+++ Text segment +++

Xiaomi cut MiMo-v2.5 API pricing by up to 99% effective May 27, 2026, and dropped the input-length tier structure entirely. The same announcement reset all existing token plan quotas and expanded usage volume on existing plans by 5 to 8 times. The MiMo-v2.5 series spans text chat, image understanding, audio understanding, video understanding, and a TTS variant, all exposed through Xiaomi's MiMo platform with OpenAI and Anthropic API-compatible endpoints.
What This Enables
If your creative pipeline already calls OpenAI or Anthropic SDKs, you can drop the MiMo base URL into your existing client and route through Xiaomi for the steps where you do not need frontier reasoning. The compatibility layer covers chat completions, multimodal inputs, and tool use, which means a director scouting reference images can hit MiMo-v2.5 vision for cheap captioning passes, a podcaster can run audio transcription through the audio-understanding variant before paying for Whisper-large, and a video editor can offload scene detection to MiMo before any frontier-class summarization. The 99% reduction puts ceiling-class multimodal inference within the budget of unfunded creator projects.

+++ Data supplied +++

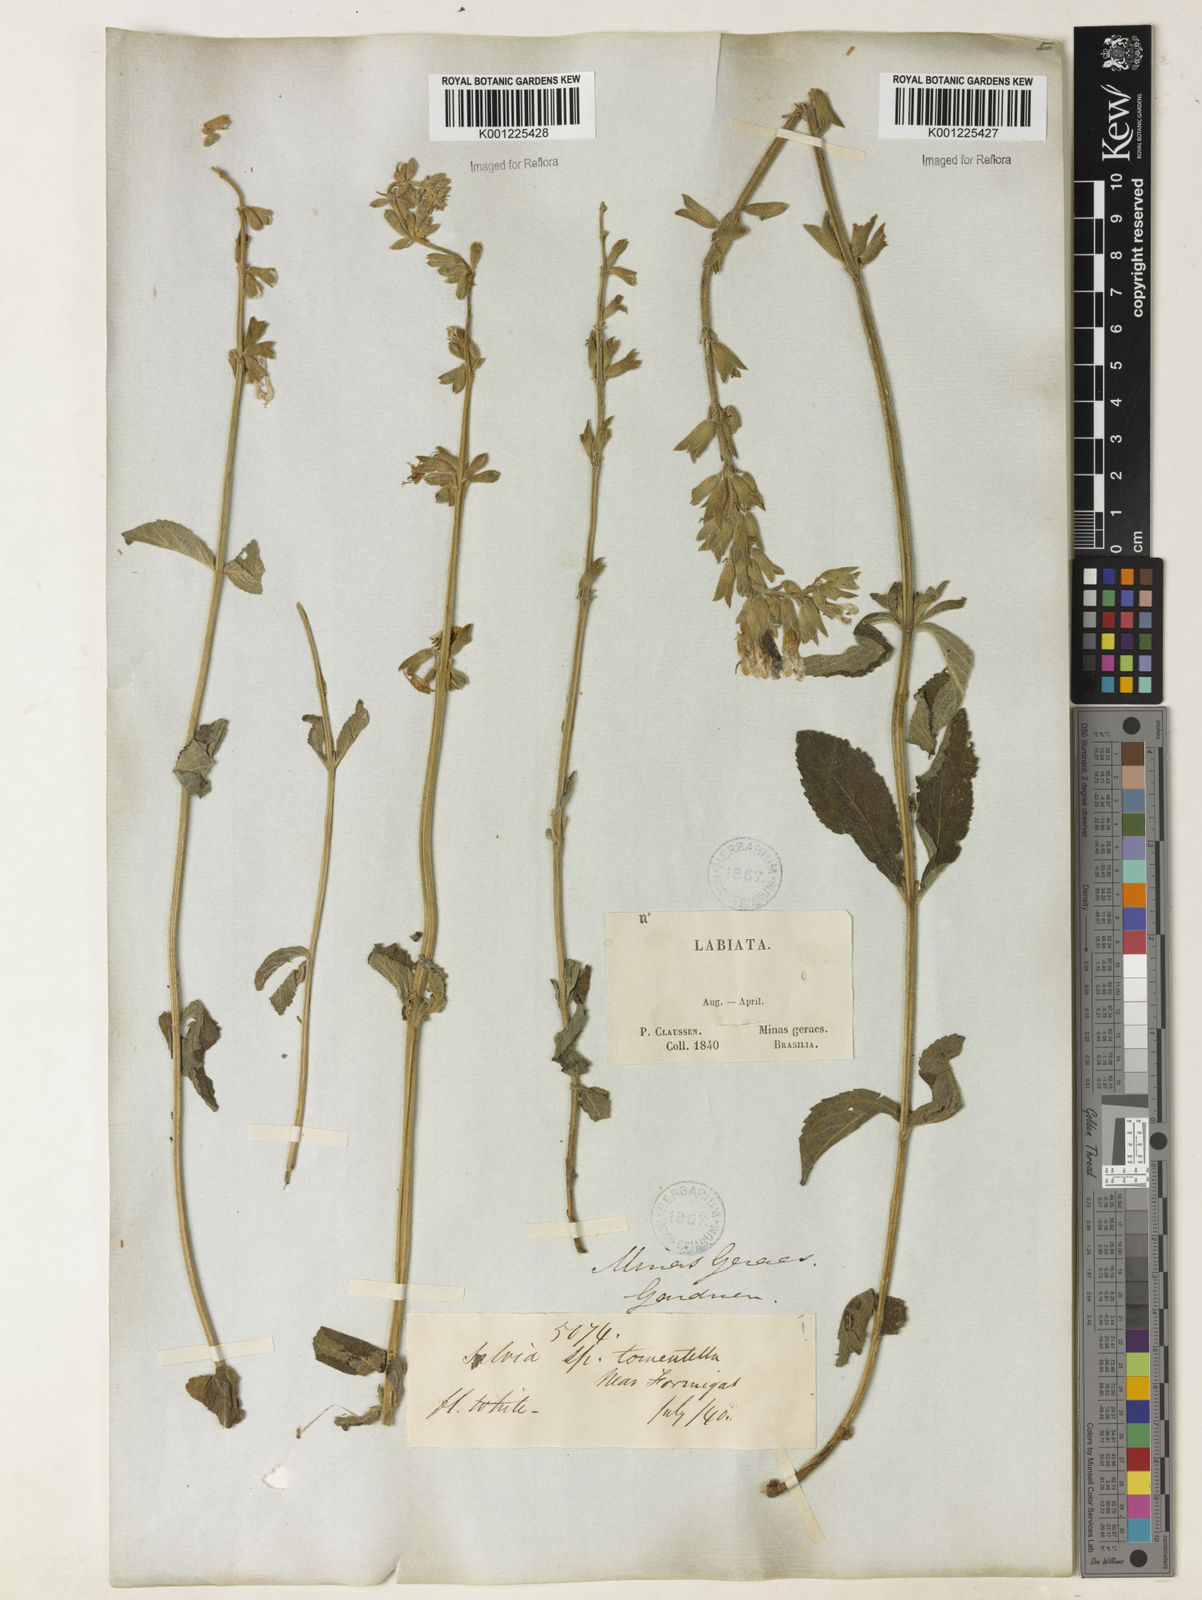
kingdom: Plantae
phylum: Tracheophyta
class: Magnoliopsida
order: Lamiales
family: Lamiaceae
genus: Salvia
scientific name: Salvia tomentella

+++
+++ Data supplied +++

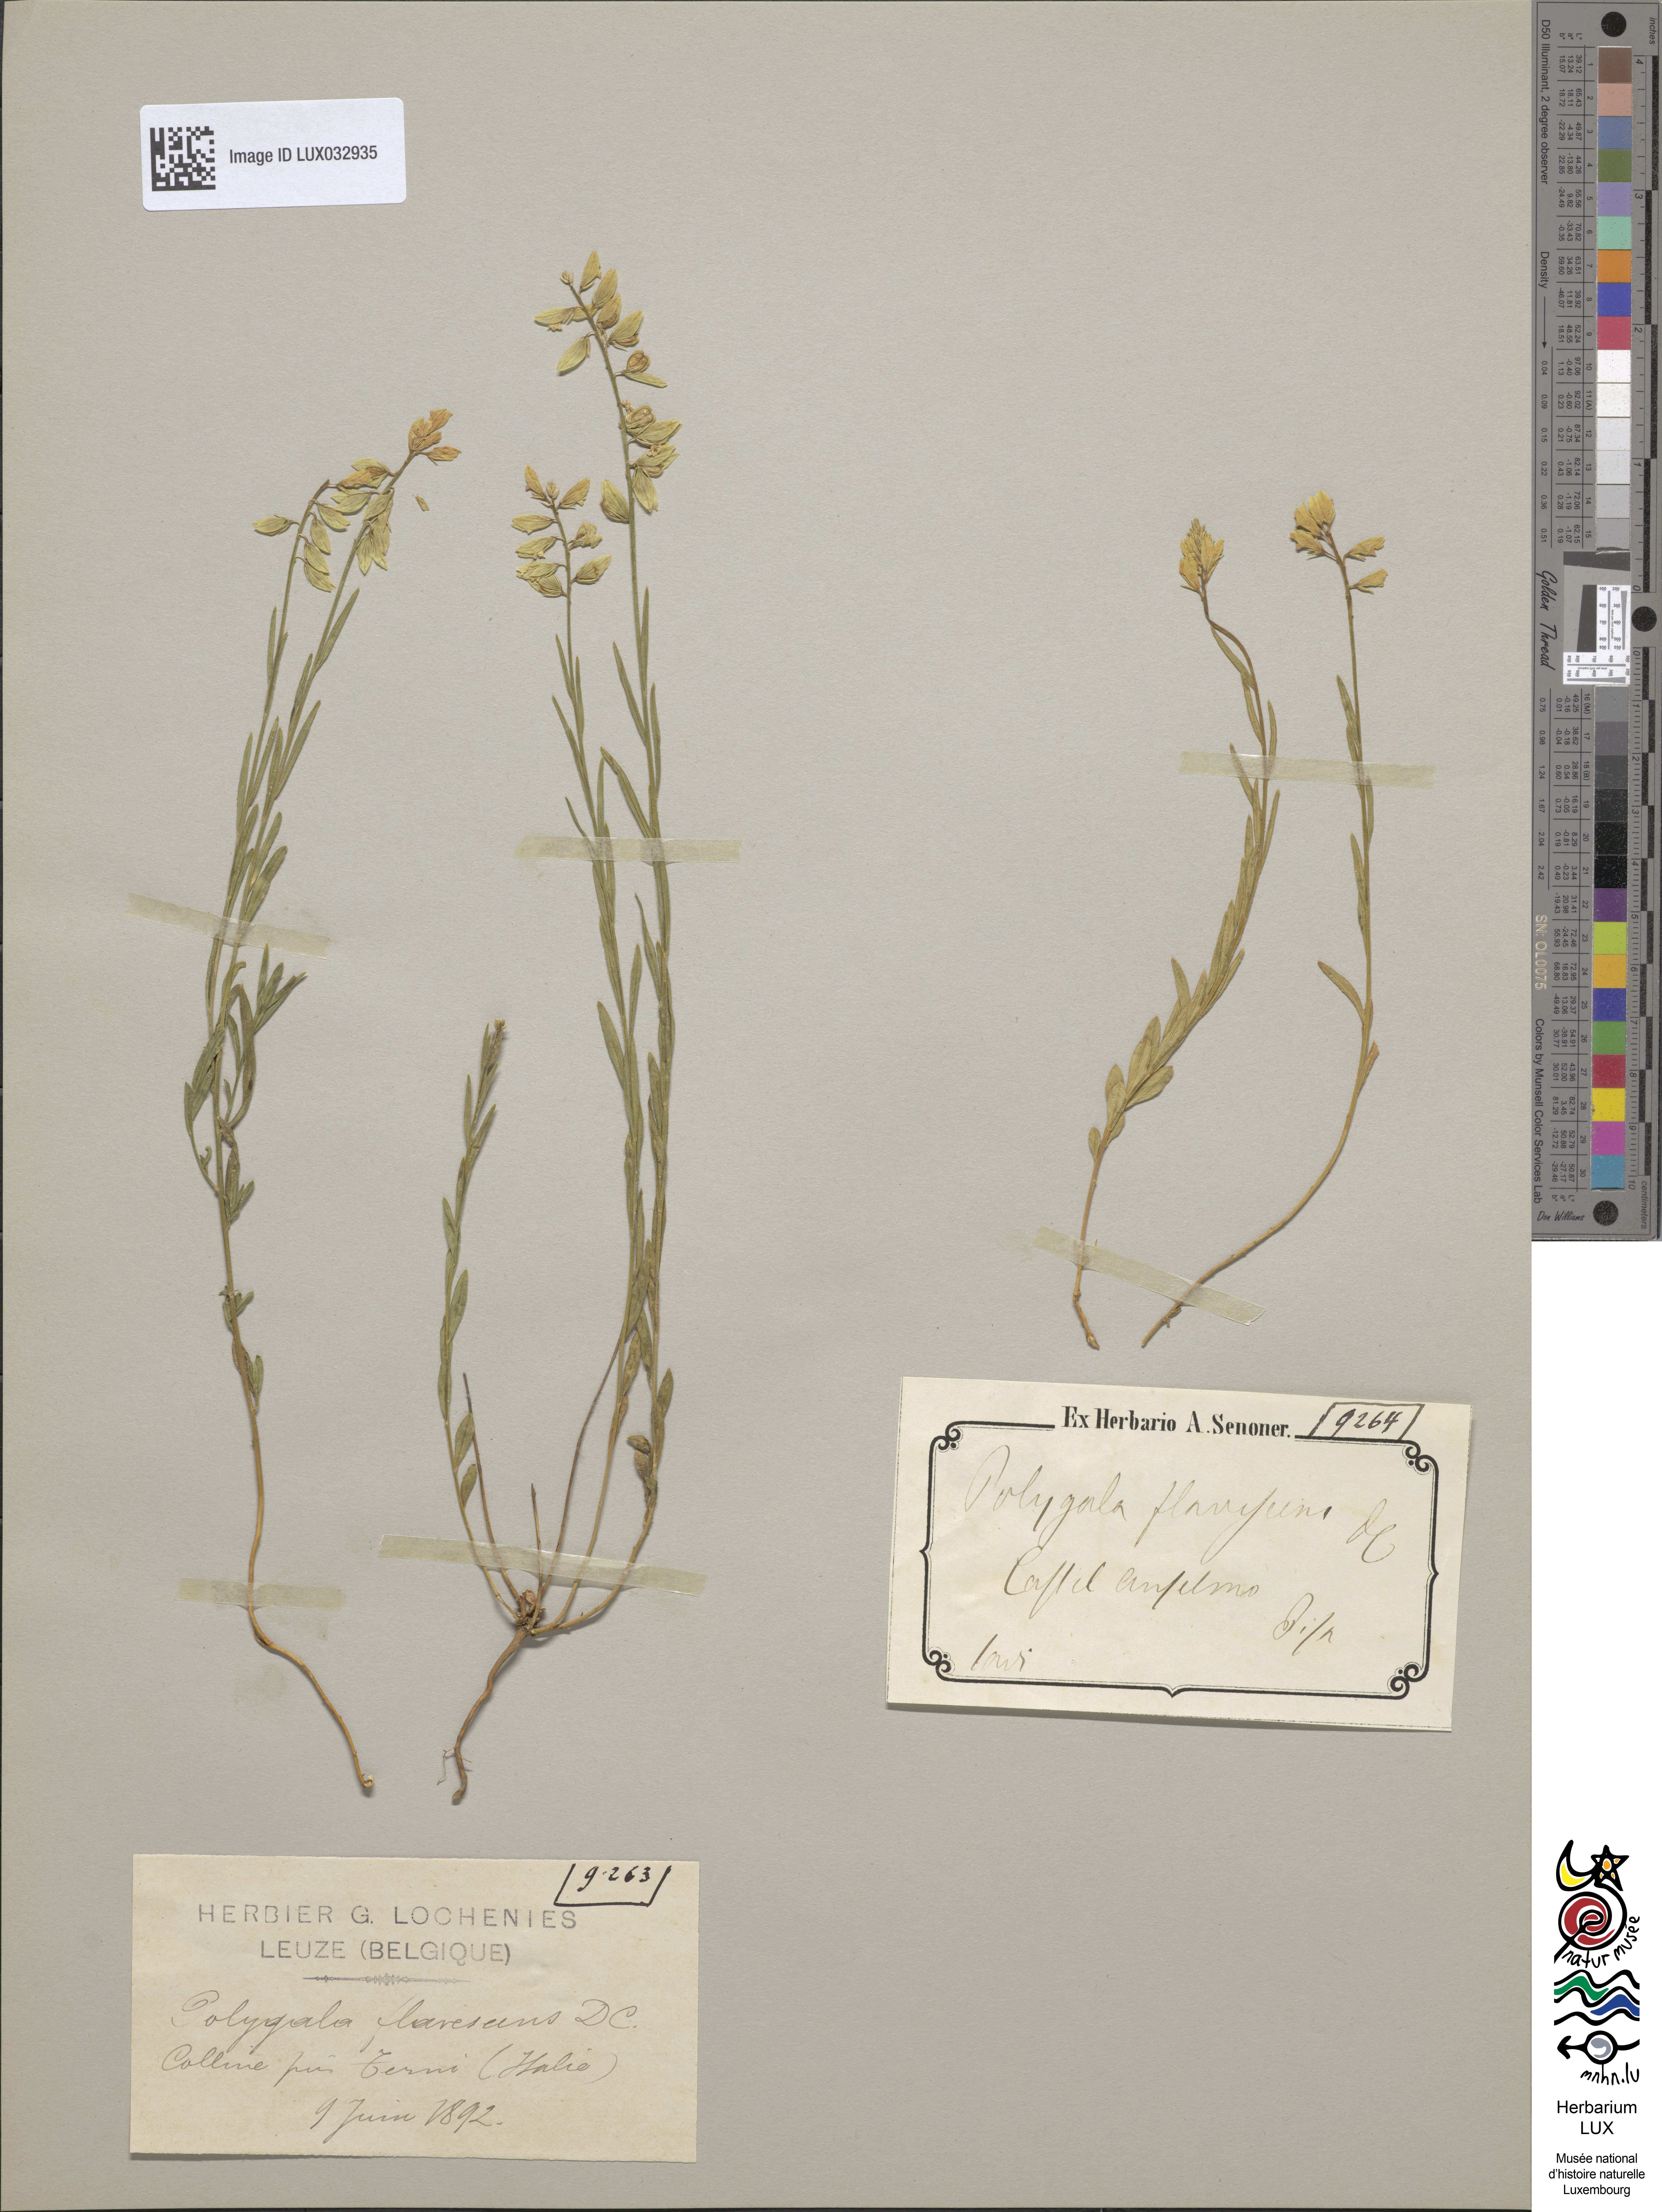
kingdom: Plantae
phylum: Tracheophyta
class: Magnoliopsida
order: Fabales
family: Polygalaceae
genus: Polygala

+++

Problems to work on
[A] In the text on MiMo-v2.5 pricing, by how much was usage volume on existing plans expanded?
[B] Retype the text on MiMo-v2.5 pricing between "Xiaomi cut MiMo-v2.5" and "Anthropic API-compatible endpoints.", inclusive.

Answers by item number
[A] By 5 to 8 times.

[B]
Xiaomi cut MiMo-v2.5 API pricing by up to 99% effective May 27, 2026, and dropped the input-length tier structure entirely. The same announcement reset all existing token plan quotas and expanded usage volume on existing plans by 5 to 8 times. The MiMo-v2.5 series spans text chat, image understanding, audio understanding, video understanding, and a TTS variant, all exposed through Xiaomi's MiMo platform with OpenAI and Anthropic API-compatible endpoints.